New Jersey Gov. Phil Murphy projected to win reelection after surprisingly tight race against Jack Ciattarelli
- Murphy, a Democrat, had been leading Ciattarelli, a businessman, in public polls going into Election Day.
- But Murphy's lead had markedly shrunk since May, when the 64-year-old former Goldman Sachs executive was polling 26 percentage points higher than Ciattarelli.
- No incumbent Democratic governor in the Garden State had won reelection since Brendan Byrne did so in 1977.
New Jersey Gov. Phil Murphy won his bid for reelection after an unexpectedly tight contest with Republican Jack Ciattarelli, according to an NBC News projection.
The call came Wednesday evening, as the vote count dragged beyond Election Day. As of early Thursday, Murphy had a little more than 50% of the vote, compared with nearly 49% for Ciattarelli, with 88% of the precincts in.
"I renew my promise to you — whether you voted for me or not — to work every single day of the next four years to keep moving us forward," Murphy said Wednesday after NBC and other outlets called the race in his favor.
Ciattarelli had not conceded as of Thursday morning.
Murphy, a Democrat, had been leading Ciattarelli, a businessman, in public polls going into Election Day.
But Murphy's lead had markedly shrunk since May, when the 64-year-old former Goldman Sachs executive was polling 26 percentage points higher than Ciattarelli.

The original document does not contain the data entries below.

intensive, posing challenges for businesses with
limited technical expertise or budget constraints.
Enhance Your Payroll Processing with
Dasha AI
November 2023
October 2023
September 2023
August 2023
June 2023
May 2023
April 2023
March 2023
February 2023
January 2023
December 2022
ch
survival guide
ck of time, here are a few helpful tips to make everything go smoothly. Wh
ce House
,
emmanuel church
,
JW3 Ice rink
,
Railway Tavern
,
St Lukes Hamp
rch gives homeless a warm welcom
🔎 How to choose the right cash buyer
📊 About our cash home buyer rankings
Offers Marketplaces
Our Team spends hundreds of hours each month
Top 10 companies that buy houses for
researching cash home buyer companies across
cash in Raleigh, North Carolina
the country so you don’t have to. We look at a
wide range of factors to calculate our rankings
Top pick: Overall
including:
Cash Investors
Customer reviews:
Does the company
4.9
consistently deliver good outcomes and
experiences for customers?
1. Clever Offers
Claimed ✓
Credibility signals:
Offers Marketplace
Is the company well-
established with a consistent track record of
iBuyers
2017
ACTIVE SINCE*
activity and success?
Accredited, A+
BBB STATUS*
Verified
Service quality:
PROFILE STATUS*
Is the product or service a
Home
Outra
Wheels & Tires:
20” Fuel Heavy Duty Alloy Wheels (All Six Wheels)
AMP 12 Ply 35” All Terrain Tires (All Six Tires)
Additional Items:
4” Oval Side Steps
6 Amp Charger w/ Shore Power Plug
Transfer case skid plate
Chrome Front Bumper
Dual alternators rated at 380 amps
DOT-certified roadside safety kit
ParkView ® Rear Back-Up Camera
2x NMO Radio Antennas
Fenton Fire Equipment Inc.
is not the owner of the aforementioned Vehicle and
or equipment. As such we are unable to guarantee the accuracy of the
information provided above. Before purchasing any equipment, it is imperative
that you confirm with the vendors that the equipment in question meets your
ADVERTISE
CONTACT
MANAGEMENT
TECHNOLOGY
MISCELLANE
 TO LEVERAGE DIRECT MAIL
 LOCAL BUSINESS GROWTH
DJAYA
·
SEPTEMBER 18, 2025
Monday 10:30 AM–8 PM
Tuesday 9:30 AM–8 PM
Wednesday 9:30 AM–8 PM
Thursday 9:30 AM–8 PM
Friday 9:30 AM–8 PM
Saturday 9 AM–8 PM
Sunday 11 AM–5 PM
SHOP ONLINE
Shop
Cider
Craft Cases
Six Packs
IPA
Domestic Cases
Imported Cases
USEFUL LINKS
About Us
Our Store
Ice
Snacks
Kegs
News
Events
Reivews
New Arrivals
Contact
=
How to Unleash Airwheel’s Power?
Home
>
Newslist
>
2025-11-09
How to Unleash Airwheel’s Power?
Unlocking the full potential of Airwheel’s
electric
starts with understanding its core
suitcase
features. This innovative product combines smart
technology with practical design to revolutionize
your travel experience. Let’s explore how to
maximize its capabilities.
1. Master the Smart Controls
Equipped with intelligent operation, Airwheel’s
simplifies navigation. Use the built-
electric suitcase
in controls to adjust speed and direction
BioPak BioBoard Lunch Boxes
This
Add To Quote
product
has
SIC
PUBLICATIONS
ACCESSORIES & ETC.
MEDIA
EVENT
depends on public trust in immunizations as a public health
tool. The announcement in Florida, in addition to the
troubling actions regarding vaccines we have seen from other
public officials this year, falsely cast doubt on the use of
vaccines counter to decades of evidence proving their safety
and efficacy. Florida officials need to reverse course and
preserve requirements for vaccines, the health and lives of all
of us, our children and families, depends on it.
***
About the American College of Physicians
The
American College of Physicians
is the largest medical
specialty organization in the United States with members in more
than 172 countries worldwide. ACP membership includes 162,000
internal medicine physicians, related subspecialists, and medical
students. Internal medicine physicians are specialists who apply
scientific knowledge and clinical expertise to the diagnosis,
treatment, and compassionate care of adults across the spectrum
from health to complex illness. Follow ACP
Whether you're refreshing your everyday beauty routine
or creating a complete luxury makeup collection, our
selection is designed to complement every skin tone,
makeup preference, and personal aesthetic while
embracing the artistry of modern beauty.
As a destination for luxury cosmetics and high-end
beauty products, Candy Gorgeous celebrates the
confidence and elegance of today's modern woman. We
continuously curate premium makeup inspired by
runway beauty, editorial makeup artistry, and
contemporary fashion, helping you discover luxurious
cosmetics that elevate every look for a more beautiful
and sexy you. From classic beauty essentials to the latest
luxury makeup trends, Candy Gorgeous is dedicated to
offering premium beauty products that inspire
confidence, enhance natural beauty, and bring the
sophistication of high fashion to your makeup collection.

As of late Wednesday night, an estimated 87% of the expected votes were in — Murphy had won 50.2% of the votes while Ciattarelli had 49%, according to NBC projections.
No incumbent Democratic governor in the Garden State had won reelection since Brendan Byrne did so in 1977.
Ciattarelli had hammered away in recent weeks at Murphy for raising taxes during his tenure, running ads that featured Murphy saying in 2019, "If you're a one-issue voter and tax rate is your issue, we're probably not your state."
New Jersey was one of two states with gubernatorial elections this year. In Virginia, Republican Glenn Youngkin defeated Democratic nominee Terry McAuliffe, who had previously served a term in that state's governor's office.
Both states' races were being closely watched to see if their outcomes reflect the political fortunes of President Joe Biden — a Democrat who recently has seen his public approval ratings fall — and to see if they foretell the fate of Democrats next year as they try to maintain control of both chambers of Congress.
Democrats in New Jersey hold an advantage of 1 million registered voters over Republicans, and the state has been won by every Democratic presidential nominee in the past three decades.
But the state also has a strong contrarian streak, having elected as governor the candidate of the party opposite that of the party holding the White House in every race since 1985.
Murphy was acutely aware of that.
"Our team shows up, we win. Our team doesn't show up, and it's a coin toss. We cannot afford a coin toss," the Democrat said at a voter rally Monday night in South Orange.
Before then, Murphy's reelection bid had gotten support through visits to the state by a number of leading national Democrats, among them Biden, former President Barack Obama, first lady Jill Biden, and Douglas Emhoff, the husband of Vice President Kamala Harris.
Ciattarelli, 59, previously served as a member of the New Jersey General Assembly, representing the 16th district from 2011 to 2018. He unsuccessfully sought the 2017 Republican nomination for governor, losing to Kim Guadagno, whom Murphy soundly defeated.
Ciattarelli, who is a certified public accountant, founded a medical publishing company.